Consigne de travail: Prolongez l'extrait de la décision de justice relative au plan local d'urbanisme de Grans en reprenant juste après sa dernière phrase.

Extrait du document:
1°) d'annuler le jugement du tribunal administratif de Marseille du 6 avril 2021 ;

2°) d'annuler la délibération du 2 octobre 2017 par laquelle le conseil municipal de Grans a approuvé la révision n° 1 du plan local d'urbanisme (PLU) de la commune ainsi que la décision du 1er février 2018 par laquelle le président de la métropole Aix-Marseille-Provence a rejeté le recours gracieux formé à l'encontre de cette délibération ;

3°) de mettre à la charge de la métropole Aix-Marseille-Provence la somme de 3 000 euros en application des dispositions de l'article L. 761-1 du code de justice administrative.

Elle soutient que :

- la délibération attaquée est fondée sur un rapport de présentation insuffisant en méconnaissance des dispositions des articles R. 151-1 et suivants du code de l'urbanisme ;

- elle méconnaît les dispositions de l'article L. 414-4 du Code de l'environnement ;

- la révision n° 1 du plan local d'urbanisme est incompatible avec le schéma de cohérence territoriale Ouest Etang de Berre ;

- le classement des zones Clésud et des Arènes en zone constructible est entaché d'une erreur manifeste d'appréciation.

Par des mémoires en défense enregistrés le 16 mars 2022 et le 7 mars 2023, la métropole Aix-Marseille-Provence, représentée par Me Susini, conclut au rejet de la requête et à ce que la somme de 2 500 euros soit mise à la charge de l'association requérante au titre des dispositions de l'article L. 761-1 du code de justice administrative.

Elle fait valoir qu'aucun des moyens soulevés n'est fondé.

Vu les autres pièces du dossier.

Vu :

- le code de l'environnement ;

- le code de l'urbanisme ;

- le décret n° 2015-1783 du 28 décembre 2015 ;

- le code de justice administrative.

La présidente de la Cour a désigné M. d'Izarn de Villefort, président assesseur, pour présider la formation de jugement en application de l'article R. 222-26 du code de justice administrative.

Les parties ont été régulièrement averties du jour de l'audience.

Ont été entendus au cours de l'audience publique :

- le rapport de M. Quenette,

- les conclusions de M. Roux, rapporteur public,

- et les observations de Me Susini pour la Métropole Aix-Marseille-Provence et Me Victoria pour l'association France Nature Environnement Bouches-du-Rhône.

Une note en délibéré présentée par Me Susini pour la métropole Aix-Marseille-Provence a été enregistrée le 22 juin 2022 à 12h45.

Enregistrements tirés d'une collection
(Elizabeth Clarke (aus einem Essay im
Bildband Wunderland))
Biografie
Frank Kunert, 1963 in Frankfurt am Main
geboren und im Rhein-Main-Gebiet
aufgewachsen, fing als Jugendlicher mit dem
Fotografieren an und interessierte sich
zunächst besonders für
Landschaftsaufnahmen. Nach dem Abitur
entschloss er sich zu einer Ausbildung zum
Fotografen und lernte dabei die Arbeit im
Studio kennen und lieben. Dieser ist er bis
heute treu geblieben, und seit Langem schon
* * *
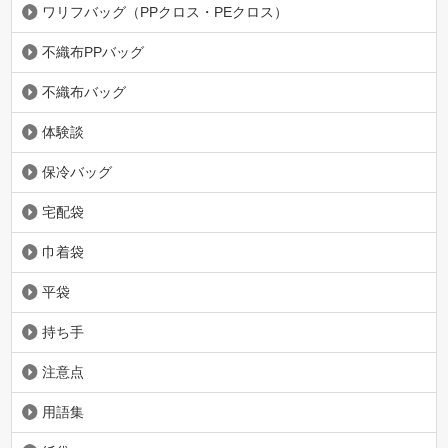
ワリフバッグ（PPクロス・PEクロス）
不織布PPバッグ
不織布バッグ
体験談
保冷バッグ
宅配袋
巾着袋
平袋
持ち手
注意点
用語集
--
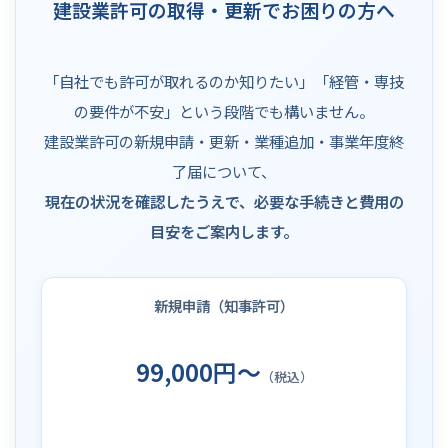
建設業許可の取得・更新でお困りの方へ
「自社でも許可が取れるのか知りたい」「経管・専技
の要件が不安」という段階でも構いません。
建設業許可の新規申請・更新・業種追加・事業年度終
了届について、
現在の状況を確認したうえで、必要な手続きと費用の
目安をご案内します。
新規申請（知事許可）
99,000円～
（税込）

Réponse rédigée:
Considérant ce qui suit :

1. Par une délibération du 5 octobre 2015, le conseil municipal de Grans a prescrit la révision générale du plan local d'urbanisme de la commune. Par une délibération du 6 février 2017, il a tiré le bilan de la concertation et a arrêté le projet de plan. Le projet a ensuite été soumis à enquête publique du 17 juin 2017 au 21 juillet 2017 et a reçu un avis favorable du commissaire enquêteur, assorti de réserves. Par une délibération du 2 octobre 2017, le conseil municipal de Grans a approuvé la révision n° 1 de son plan local d'urbanisme de la commune. Par un courrier du 29 novembre 2017 l'association France Nature Environnement Bouches-du-Rhône a formé un recours gracieux tendant au retrait de cette délibération qui a été rejeté par le président de la métropole Aix-Marseille-Provence le 1er février 2018. Cette même association relève appel du jugement par lequel le tribunal administratif de Marseille a rejeté sa demande tendant à l'annulation de cette délibération du 2 octobre 2017 ainsi que la décision de rejet de son recours gracieux.

Sur l'existence d'un désistement d'office en première instance :

2. Aux termes de l'article R. 612-5 du code de justice administrative : " Devant les tribunaux administratifs et les cours administratives d'appel, si le demandeur, malgré la mise en demeure qui lui a été adressée, n'a pas produit le mémoire complémentaire dont il avait expressément annoncé l'envoi ou, dans les cas mentionnés au second alinéa de l'article R. 611-6, n'a pas rétabli le dossier, il est réputé s'être désisté. ".

3. Si la demande présentée par l'association France Nature Environnement Bouches-du-Rhône devant le tribunal administratif de Marseille est intitulée " requête sommaire ", elle est régulièrement motivée et n'annonce pas l'envoi d'un mémoire complémentaire, aucune mise en demeure de présenter un tel mémoire n'ayant par ailleurs été adressée à la requérante. Par suite, celle-ci ne peut être regardée comme s'étant désistée d'office en première instance par application des dispositions de l'article R. 612-5 du code de justice administrative, comme l'a exposé la commune de Grans devant le tribunal administratif.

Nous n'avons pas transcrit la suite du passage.